— START Records for the task —

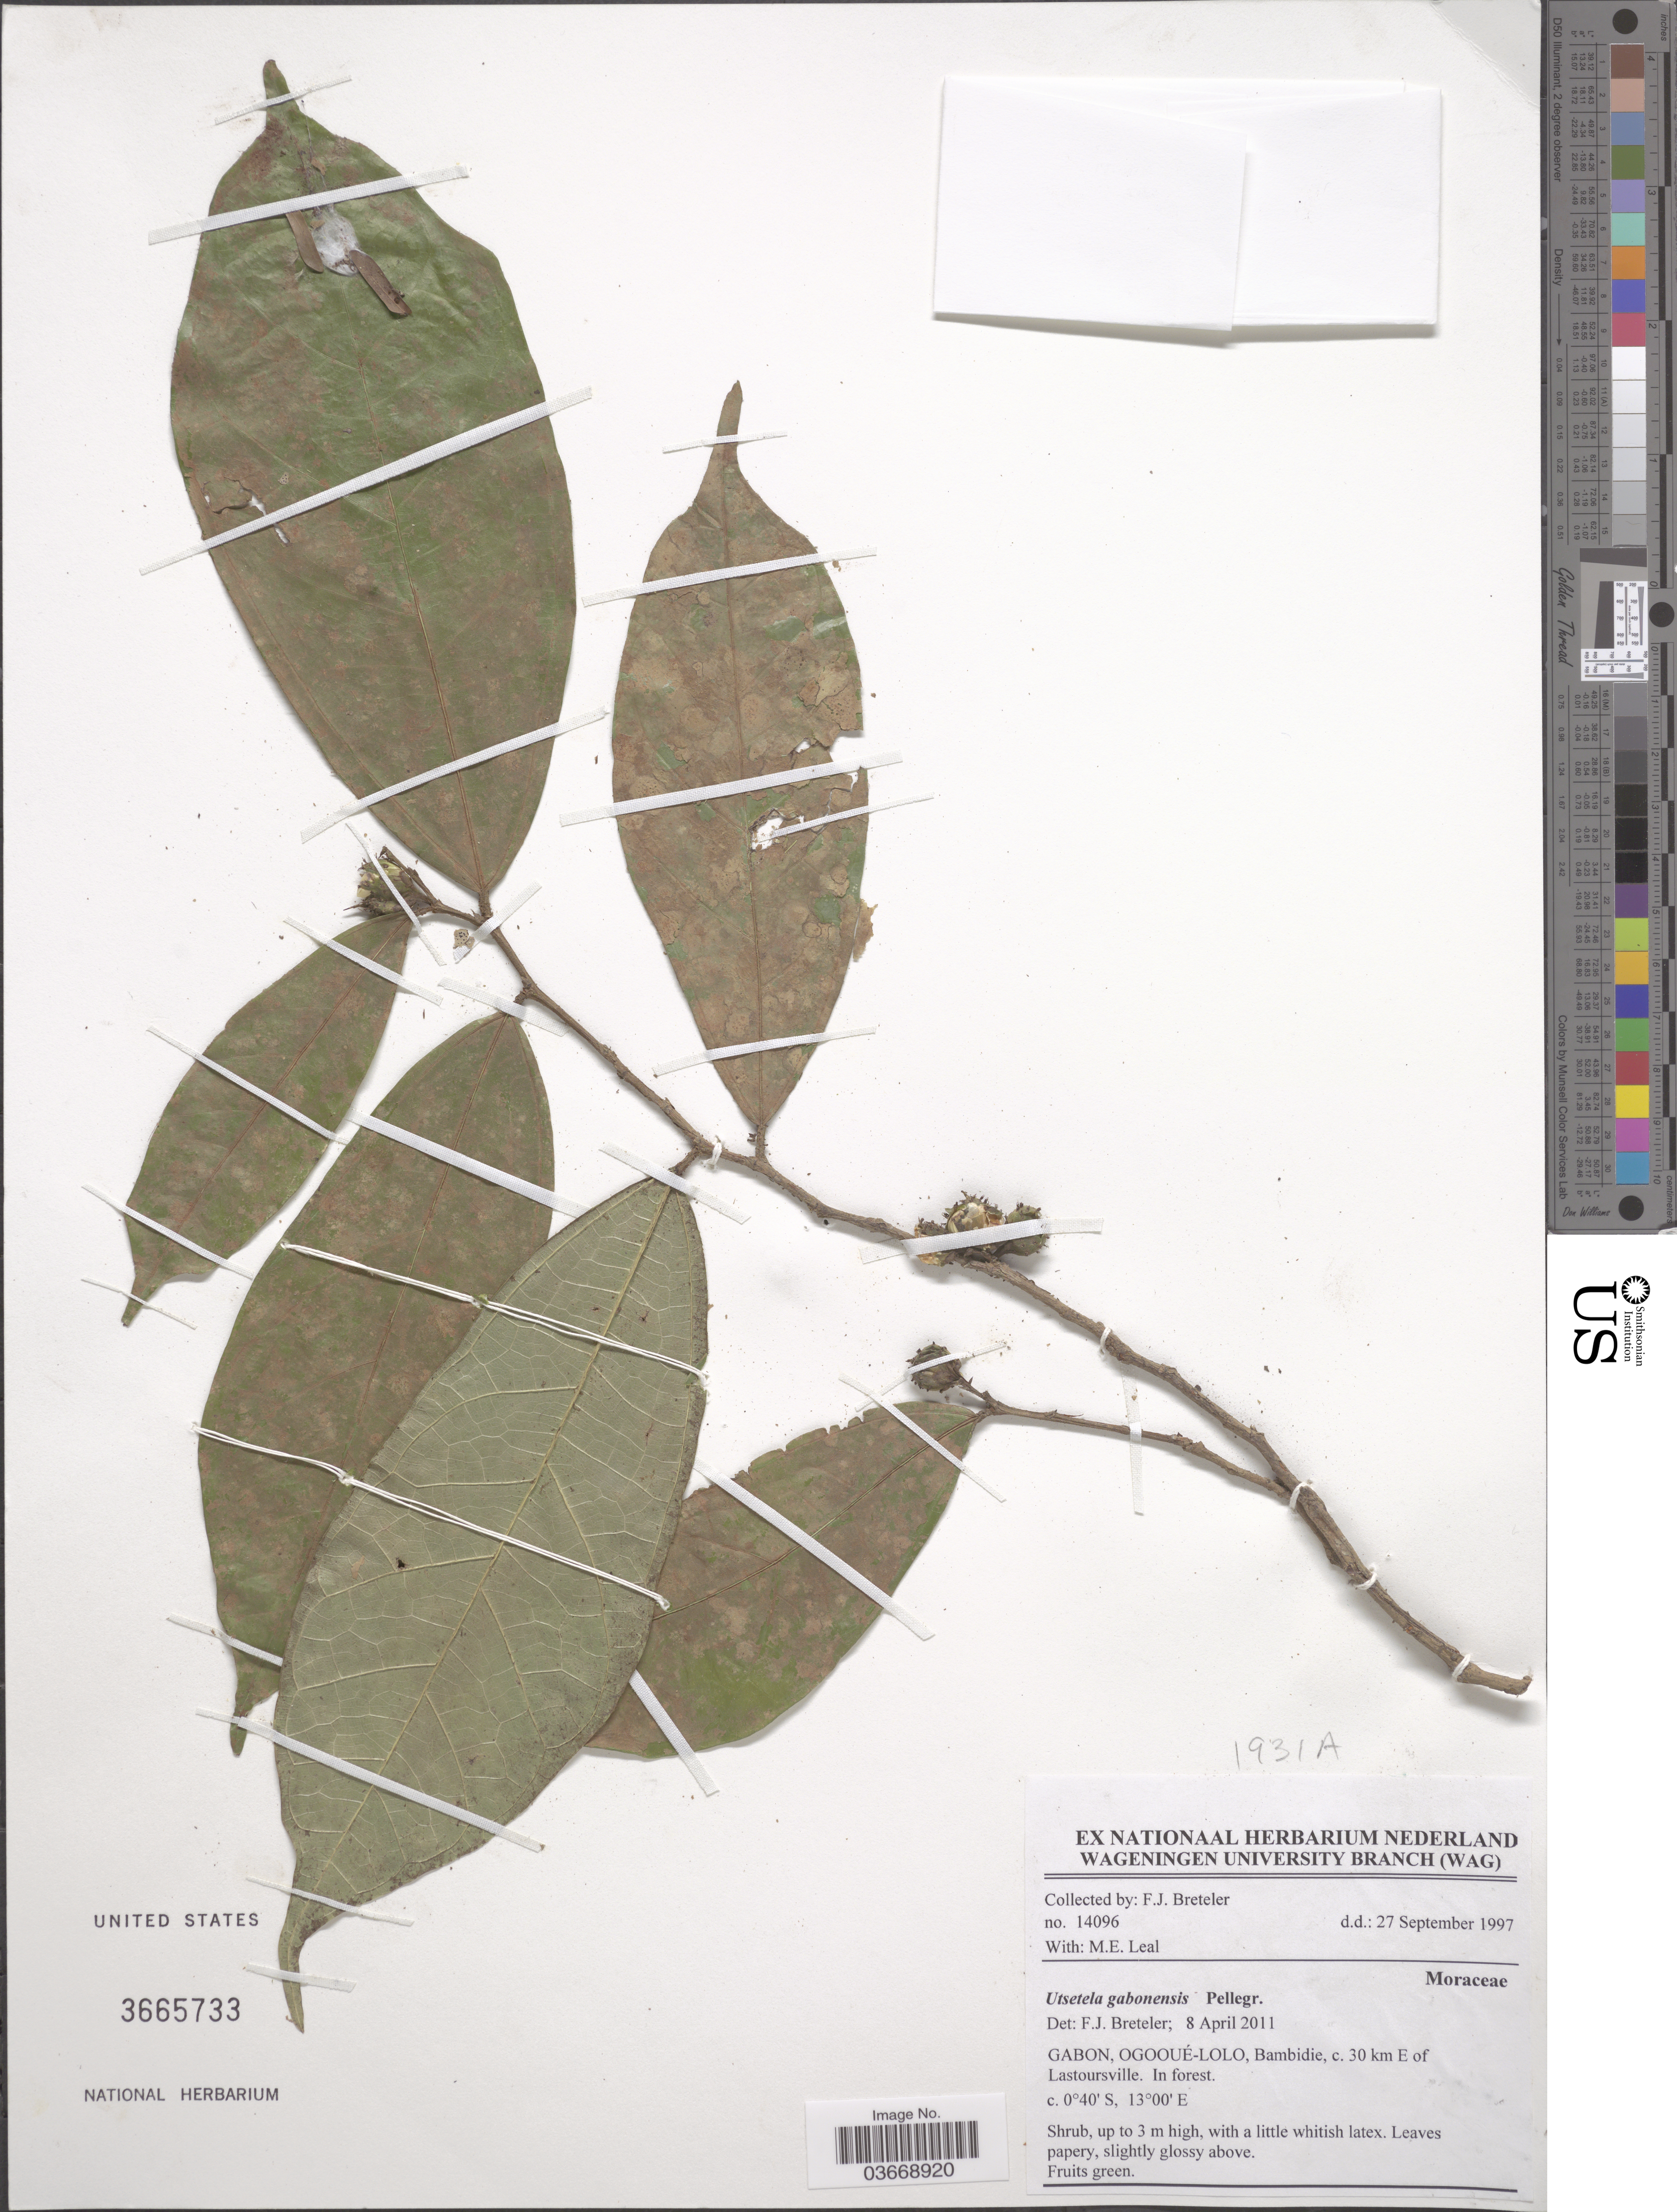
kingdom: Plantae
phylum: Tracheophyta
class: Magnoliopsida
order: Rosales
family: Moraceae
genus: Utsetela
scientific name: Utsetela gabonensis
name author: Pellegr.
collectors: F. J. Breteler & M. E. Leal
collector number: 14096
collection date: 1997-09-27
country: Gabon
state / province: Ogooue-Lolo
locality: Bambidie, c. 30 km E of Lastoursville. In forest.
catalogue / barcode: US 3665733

— END Records for the task —

*Task instructions:* Switch "locality" to "site" throughout the items above and give their lines again, with everything else unchanged and the pictures left out.

*The solution:*
kingdom: Plantae
phylum: Tracheophyta
class: Magnoliopsida
order: Rosales
family: Moraceae
genus: Utsetela
scientific name: Utsetela gabonensis
name author: Pellegr.
collectors: F. J. Breteler & M. E. Leal
collector number: 14096
collection date: 1997-09-27
country: Gabon
state / province: Ogooue-Lolo
site: Bambidie, c. 30 km E of Lastoursville. In forest.
catalogue / barcode: US 3665733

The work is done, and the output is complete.